Accade, alle volte, che un concerto si trasformi in un evento unico, straordinario, irripetibile. L’empatia che si instaura tra pubblico ed artisti sul palco raggiunge vertici assoluti trasformando un live act in un’esperienza che va oltre la musica in grado di suscitare sentimenti e sensazioni profonde capace di tramutare un semplice happening musicale in un qualcosa di storico, degno di essere tramandato alle generazioni future. Questo è quanto accaduto durante la serie di concerti tenuta da The Allman Brothers Band, al leggendario Fillmore East di New York tra l’11 ed il 13 marzo 1971. Il problema vero era, però, riuscire a catturare tanta bellezza ed intrappolarla su nastro. Le tecniche di registrazione all’epoca non erano così avanzate inoltre la band voleva un vero disco dal vivo rifiutando ogni lavoro di post-produzione (il che significava incidere tutto in presa diretta). A questo si deve aggiungere che gli Allman Brothers avevano una line up mastodontica comprendente un organista/cantante (Gregg Allman), un bassista (Berry Oakley), due chitarristi (Dickey Betts e Duane Allman) e ben due batteristi (Butch Trucks e Jay “Jaimoe” Johanson) più diversi turnisti all’armonica, al sax ed alle percussioni, cosa che rendeva molto problematica la microfonazione e l’amplificazione dei diversi elementi. Con l’aiuto del produttore Tom Dowd, il gruppo riesce a trovare una soluzione, visionando ogni sera i nastri agli Atlantic Studios e compilando la scaletta per l’esibizione successiva scegliendo i brani che avevano bisogno di essere messi a punto. Il risultato è l’album dal vivo più bello, celebrato ed importante della storia del rock.

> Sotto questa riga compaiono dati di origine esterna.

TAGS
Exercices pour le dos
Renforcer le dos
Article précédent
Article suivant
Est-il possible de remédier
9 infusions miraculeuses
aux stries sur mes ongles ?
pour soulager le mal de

“Questi shows, registrati a New York il 12 ed il 13 marzo 1971, restano la miglior live performance rock mai registrata su vinile. Catturano la miglior rock/blues band d’America al suo picco” (Mark Kemp- Rolling Stone-2002)

Questa citazione è più che mai azzeccata poiché rivela la vera natura di quest’opera. I microfoni riescono nell’impresa di catturare il fantastico suono di un gruppo in stato di grazia. L’annunciatore del Fillmore, Michael Ahren, apre le danze col semplice annuncio: “Ok, the Allman Brothers Band” e da quel momento è tutto un fiume di note che stende gli ascoltatori. L’attacco fulminante di Statesboro Blues, la torrida Trouble No More, la cadenzata Don’t Keep Me Wondering, la torrenziale Done Somebody Wrong, per arrivare alla strumentale In Memory Of Elizabeth Reed, alle bellissime Whipping Post, Stormy Monday, Midnight Rider, One Way Out, fino all’improvvisazione pura di Mountain Jam ed Hot’Lanta, tutto è suonato alla perfezione con una passione ed una tecnica difficili da trovare altrove

Duane (sinistra) e Gregg (destra) Allman

Gregg Allman disegna splendide linee di Hammond su cui innestare la sua voce roca e passionale coadiuvato dal basso puntuale di Oakley e dalle percussioni sorprendentemente complementari del duo Trucks/Johanson. Dickey Betts, per parte sua, cesella mirabili fraseggi chitarristici che ancora stupiscono per precisione ed innovazione  E poi c’è lui, Duane Allman, uno dei più grandi virtuosi della sei corde, che domina il disco in lungo ed in largo col suono inconfondibile della sua slide guitar e con la bellezza incredibile dei suoi estatici assolo. La Allman Brothers Band sembra una fonte inesauribile di musica, una miscela unica ed irripetibile di tecnica e talento. Blues, rock, jazz, improvvisazione, questi gli elementi che fanno di questo disco un capolavoro e l’innegabile atto di nascita di quello stile musicale chiamato Southern Rock che annovera tra le sua fila artisti del calibro di Lynyrd Skynyrd, Alabama, Marshall Tucker Band e ZZ Top. Essere presenti in una di quelle tre date del marzo 1971 deve essere stata una esperienza incredibile, di quelle che capitano una volta nella vita, ma chi, per i motivi più svariati, non ha potuto esserci può riassaporare quell’atmosfera ascoltando quest’opera. C’è qualcosa di magico dentro in grado di suscitare ancora, a distanza di tanti anni, sensazioni forti. Ma la magia è destinata a finire molto presto. Duane Allman, leader indiscusso della band, morirà in un tragico incidente motociclistico il 29 ottobre 1971, appena tre mesi dopo la pubblicazione di questo epocale doppio album.